_Text_.

1.e4 – "Best by Test"? (Part 1)

by Matthew Wilson
1/8/2014 – While there is no question much of chess is a matter of choice, what if you could know with mathematical certainty which is stronger: 1.e4 or 1.d4? The late Bobby Fischer swore by 1.e4, claiming it was "best by test", but that was before the era of databases. In the following article, PhD student Matthew Wilson takes a close look to answer that very question.

ChessBase 14 Download ChessBase 14 Download

Everyone uses ChessBase, from the World Champion to the amateur next door. Start your personal success story with ChessBase 14 and enjoy your chess even more!


Along with the ChessBase 14 program you can access the Live Database of 8 million games, and receive three months of free ChesssBase Account Premium membership and all of our online apps! Have a look today!

More...

Fischer opened almost exclusively with the King's pawn and was quite successful with it. Is there truth to his famous claim that e4 is "best by test"? Now that large databases are widely available, we can test his assertion and answer the question that every chess player has faced: what is the best first move?

 A survey of online databases shows that e4 is slightly inferior to d4. The exact percentage scores differ depending on which games are included – for instance, some databases only include grandmaster games, and this can impact the results. However, the overall story is quite consistent, as none of these game collections appear to support Fischer's claim. My own database reflects the same trend.  

Database e4 d4
My Scid 53.3% 55.0%
ChessTempo (2200+) 54.1% 55.8%
Shredder 54.5% 56.3%
FICS (avg rating 2200) 52.3% 52.7%
Chess.com (master games) 54.3% 56.0%
NicBase 53.9% 56.1%
365Chess (master games) 54.7% 55.8%
ChessBase Online 53.2% 54.5%

For a while I paid considerable attention to the percentage score when choosing my openings. But focusing on percentage scores is quite naïve: no one would say that my 56.25% score in the US Open was a better performance than Anand's 35% in the 2013 World Championship. You have to take into account the strength of the opposition, and with all due respect to my opponents, they didn't play at the same level as Carlsen did. A quick check with my database suggests that the opponent's rating could be an important factor in explaining d4's higher score.

On average, Black was rated 6.32 points higher than White in games beginning with 1.e4. For 1.d4, the pattern reversed: now White was 6.78 points higher rated. It isn't hard to imagine why this trend exists. The King's pawn has a reputation for leading to sharper positions, while d4 is considered more positional. It is hard to say if this is true or not, since of course there are many positional e4 openings and tactical d4 openings (e.g., the Berlin variation of the Ruy Lopez and the Botvinnik variation of the Semi-Slav). But what matters is whether players believe that one opening is safer than another. If you are higher rated and playing White, you may prefer to outplay your opponent positionally instead of risking an upset in a tactical slugfest. Hence, you might open with 1.d4 as long as you think that it is the less aggressive choice. Similarly, if you are the underdog and playing White, you may be inclined towards 1.e4, since your opponent could easily blunder when faced with complications.

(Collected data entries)
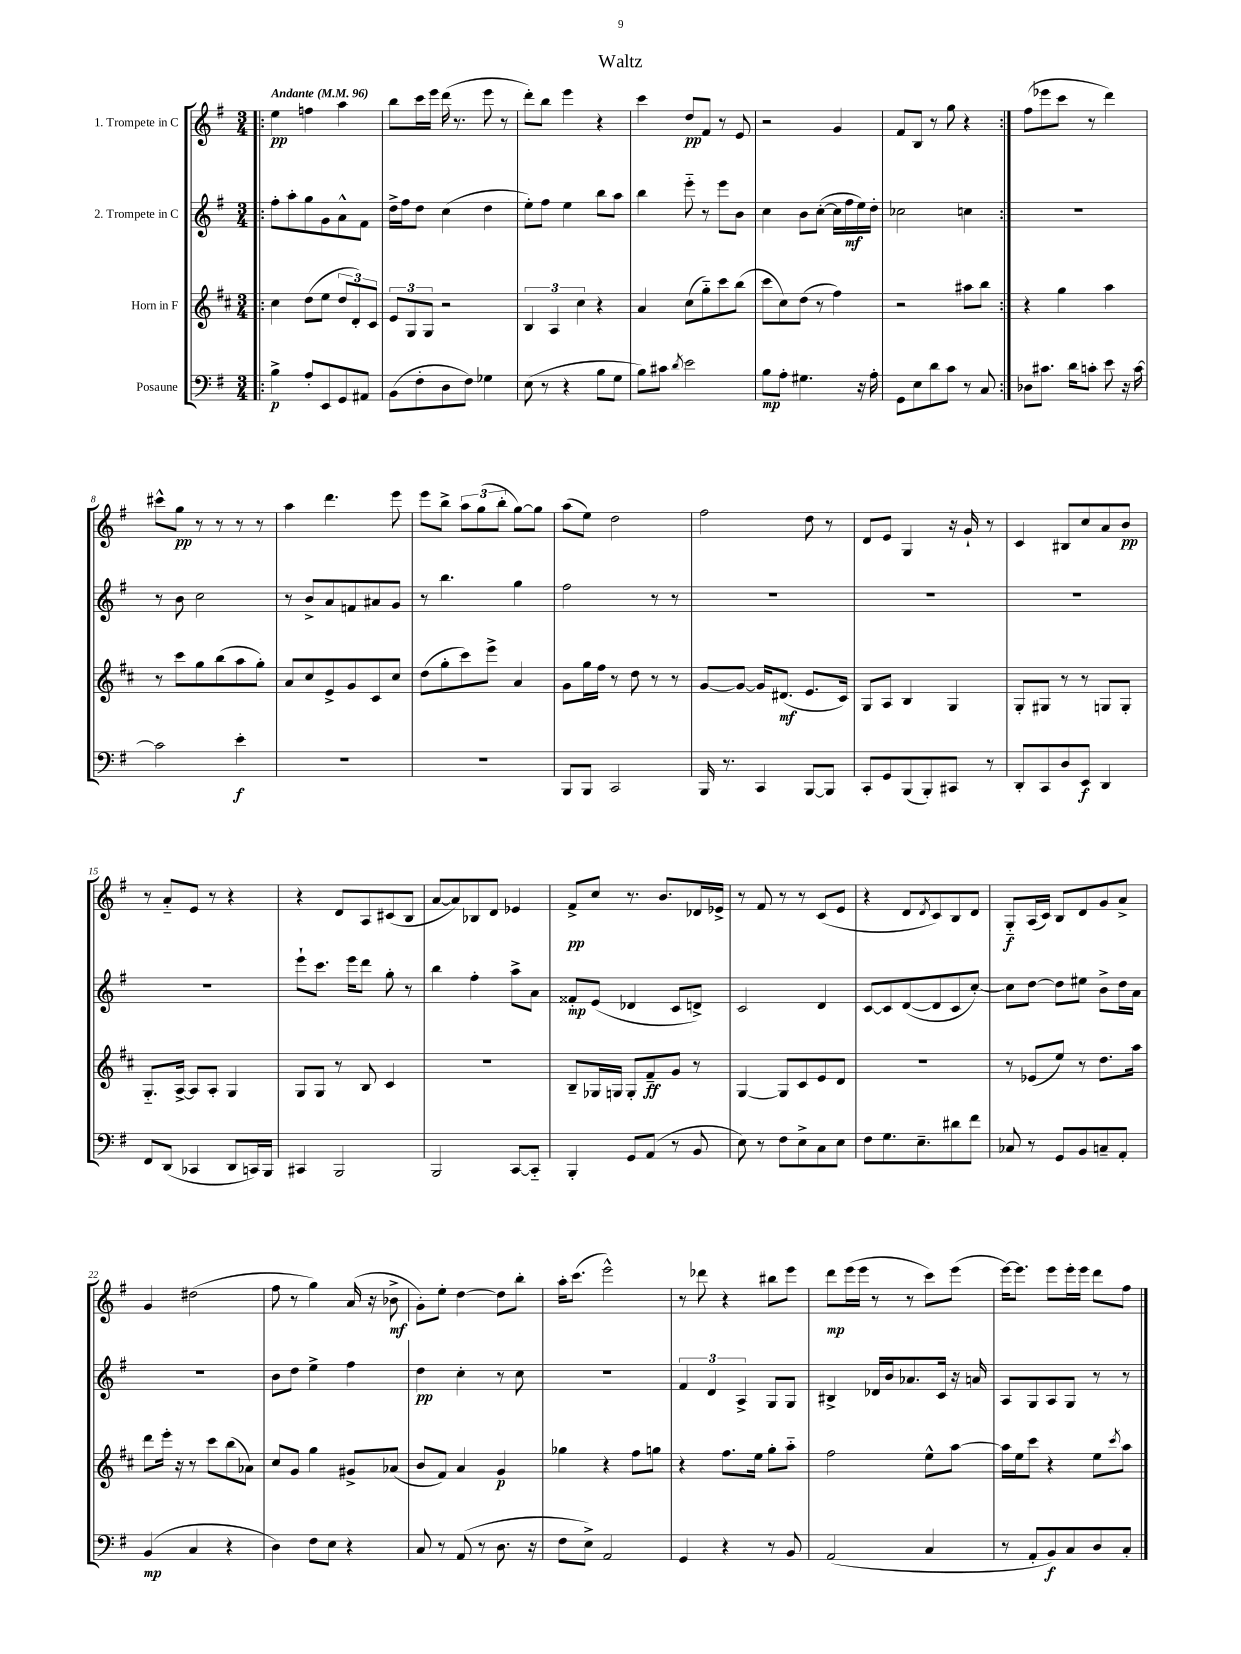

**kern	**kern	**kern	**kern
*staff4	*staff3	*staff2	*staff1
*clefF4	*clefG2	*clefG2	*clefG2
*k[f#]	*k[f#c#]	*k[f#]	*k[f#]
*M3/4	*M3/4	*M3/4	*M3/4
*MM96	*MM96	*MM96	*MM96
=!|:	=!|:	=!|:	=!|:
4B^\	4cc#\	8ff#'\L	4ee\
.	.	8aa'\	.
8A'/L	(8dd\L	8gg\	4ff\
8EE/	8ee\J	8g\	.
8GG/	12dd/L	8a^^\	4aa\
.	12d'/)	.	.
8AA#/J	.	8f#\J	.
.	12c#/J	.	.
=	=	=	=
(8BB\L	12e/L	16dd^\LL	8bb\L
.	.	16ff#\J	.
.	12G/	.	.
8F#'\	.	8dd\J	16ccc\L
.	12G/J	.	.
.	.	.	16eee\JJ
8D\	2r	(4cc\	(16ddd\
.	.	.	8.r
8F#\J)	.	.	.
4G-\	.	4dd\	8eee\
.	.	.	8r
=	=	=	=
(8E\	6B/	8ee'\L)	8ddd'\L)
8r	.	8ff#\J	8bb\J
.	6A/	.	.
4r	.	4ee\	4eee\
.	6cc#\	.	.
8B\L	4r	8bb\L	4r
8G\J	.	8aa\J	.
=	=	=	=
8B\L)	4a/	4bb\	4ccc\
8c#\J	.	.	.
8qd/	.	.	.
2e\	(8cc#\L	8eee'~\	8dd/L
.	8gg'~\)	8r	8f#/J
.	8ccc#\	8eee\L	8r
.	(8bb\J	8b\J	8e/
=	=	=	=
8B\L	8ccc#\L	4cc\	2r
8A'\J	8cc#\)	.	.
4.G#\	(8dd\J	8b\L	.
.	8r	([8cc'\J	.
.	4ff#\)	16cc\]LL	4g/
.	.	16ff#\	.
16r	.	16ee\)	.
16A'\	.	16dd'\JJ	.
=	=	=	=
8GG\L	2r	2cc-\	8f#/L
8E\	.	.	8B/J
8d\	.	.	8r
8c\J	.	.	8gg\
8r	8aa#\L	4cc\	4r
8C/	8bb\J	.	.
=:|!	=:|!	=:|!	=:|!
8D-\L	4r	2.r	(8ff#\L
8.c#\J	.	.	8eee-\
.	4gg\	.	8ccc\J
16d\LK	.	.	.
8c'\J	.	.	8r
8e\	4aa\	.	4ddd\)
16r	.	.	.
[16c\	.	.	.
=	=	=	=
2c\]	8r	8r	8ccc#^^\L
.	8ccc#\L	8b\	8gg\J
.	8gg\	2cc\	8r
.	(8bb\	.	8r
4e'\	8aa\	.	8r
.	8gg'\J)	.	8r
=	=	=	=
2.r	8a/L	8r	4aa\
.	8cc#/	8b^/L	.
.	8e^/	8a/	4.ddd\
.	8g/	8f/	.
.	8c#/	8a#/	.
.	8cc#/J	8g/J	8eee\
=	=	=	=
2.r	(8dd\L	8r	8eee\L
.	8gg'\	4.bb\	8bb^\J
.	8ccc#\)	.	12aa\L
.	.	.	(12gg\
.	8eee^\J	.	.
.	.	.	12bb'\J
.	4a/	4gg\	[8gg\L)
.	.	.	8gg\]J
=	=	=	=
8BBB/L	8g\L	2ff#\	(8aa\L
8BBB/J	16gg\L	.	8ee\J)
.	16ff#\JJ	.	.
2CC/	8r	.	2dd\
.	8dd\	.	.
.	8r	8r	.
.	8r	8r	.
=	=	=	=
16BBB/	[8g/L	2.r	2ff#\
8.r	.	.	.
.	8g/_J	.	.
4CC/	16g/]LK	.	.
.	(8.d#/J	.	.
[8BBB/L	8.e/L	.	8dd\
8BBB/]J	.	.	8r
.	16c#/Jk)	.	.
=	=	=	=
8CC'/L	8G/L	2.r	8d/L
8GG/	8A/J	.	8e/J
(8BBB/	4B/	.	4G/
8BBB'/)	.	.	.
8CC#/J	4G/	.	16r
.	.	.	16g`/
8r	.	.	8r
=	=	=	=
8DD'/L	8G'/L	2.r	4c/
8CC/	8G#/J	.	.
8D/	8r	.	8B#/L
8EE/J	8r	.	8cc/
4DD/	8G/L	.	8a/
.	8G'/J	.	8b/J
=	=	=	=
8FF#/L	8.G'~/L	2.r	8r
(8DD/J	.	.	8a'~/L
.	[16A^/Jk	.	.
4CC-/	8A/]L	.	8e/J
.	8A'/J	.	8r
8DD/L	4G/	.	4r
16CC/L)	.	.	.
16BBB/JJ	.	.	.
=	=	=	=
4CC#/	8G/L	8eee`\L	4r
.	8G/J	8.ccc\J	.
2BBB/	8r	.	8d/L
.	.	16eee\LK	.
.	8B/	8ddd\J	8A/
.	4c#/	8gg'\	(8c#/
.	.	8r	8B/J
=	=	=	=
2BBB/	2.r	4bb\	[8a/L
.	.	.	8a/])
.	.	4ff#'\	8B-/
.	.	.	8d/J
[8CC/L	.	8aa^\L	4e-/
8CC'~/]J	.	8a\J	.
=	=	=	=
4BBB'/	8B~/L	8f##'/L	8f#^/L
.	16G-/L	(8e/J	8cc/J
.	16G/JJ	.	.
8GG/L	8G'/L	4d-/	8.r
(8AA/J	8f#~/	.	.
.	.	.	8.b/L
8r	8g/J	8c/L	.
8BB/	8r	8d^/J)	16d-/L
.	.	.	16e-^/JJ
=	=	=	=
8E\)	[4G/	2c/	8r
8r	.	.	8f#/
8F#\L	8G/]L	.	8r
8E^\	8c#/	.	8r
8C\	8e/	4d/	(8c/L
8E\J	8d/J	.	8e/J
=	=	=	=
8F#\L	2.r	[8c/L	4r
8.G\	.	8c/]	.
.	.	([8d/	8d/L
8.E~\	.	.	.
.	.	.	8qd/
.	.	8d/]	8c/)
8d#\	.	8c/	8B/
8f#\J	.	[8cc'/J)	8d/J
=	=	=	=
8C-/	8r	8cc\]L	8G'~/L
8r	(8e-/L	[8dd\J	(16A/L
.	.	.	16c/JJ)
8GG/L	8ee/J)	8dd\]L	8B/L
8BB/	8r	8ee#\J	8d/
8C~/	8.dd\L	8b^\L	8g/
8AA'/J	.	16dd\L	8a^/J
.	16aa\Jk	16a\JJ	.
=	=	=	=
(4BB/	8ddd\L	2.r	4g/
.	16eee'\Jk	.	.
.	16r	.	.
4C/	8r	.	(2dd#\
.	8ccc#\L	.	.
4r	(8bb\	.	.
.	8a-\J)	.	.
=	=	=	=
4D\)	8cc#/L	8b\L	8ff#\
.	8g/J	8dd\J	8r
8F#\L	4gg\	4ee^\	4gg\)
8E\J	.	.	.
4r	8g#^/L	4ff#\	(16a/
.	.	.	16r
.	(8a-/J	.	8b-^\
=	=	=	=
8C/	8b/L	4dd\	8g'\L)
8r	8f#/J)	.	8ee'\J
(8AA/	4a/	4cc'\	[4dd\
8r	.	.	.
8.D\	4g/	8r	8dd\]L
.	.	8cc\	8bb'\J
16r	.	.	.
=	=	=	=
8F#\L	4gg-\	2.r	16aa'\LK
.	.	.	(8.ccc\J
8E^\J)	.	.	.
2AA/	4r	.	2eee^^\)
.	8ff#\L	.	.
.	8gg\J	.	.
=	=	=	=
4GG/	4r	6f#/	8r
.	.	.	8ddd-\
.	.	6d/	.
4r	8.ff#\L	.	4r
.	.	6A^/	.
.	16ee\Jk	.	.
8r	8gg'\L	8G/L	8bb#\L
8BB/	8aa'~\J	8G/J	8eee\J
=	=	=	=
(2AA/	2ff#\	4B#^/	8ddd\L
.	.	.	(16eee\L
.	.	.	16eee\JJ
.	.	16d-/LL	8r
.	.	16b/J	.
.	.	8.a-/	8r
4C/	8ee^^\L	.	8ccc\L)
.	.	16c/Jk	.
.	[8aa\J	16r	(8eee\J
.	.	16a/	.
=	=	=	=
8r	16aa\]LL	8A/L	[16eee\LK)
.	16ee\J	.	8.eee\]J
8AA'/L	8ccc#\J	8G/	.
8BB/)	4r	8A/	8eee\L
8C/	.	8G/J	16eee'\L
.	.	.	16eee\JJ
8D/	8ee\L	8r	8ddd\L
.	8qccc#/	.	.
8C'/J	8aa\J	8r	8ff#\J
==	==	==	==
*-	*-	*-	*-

_Problem statement_.
In the chess article, how many points higher on average was Black rated than White in games that began with 1.e4? These lines are separate material and are not part of the chess article.

_Reply_.
6.32 points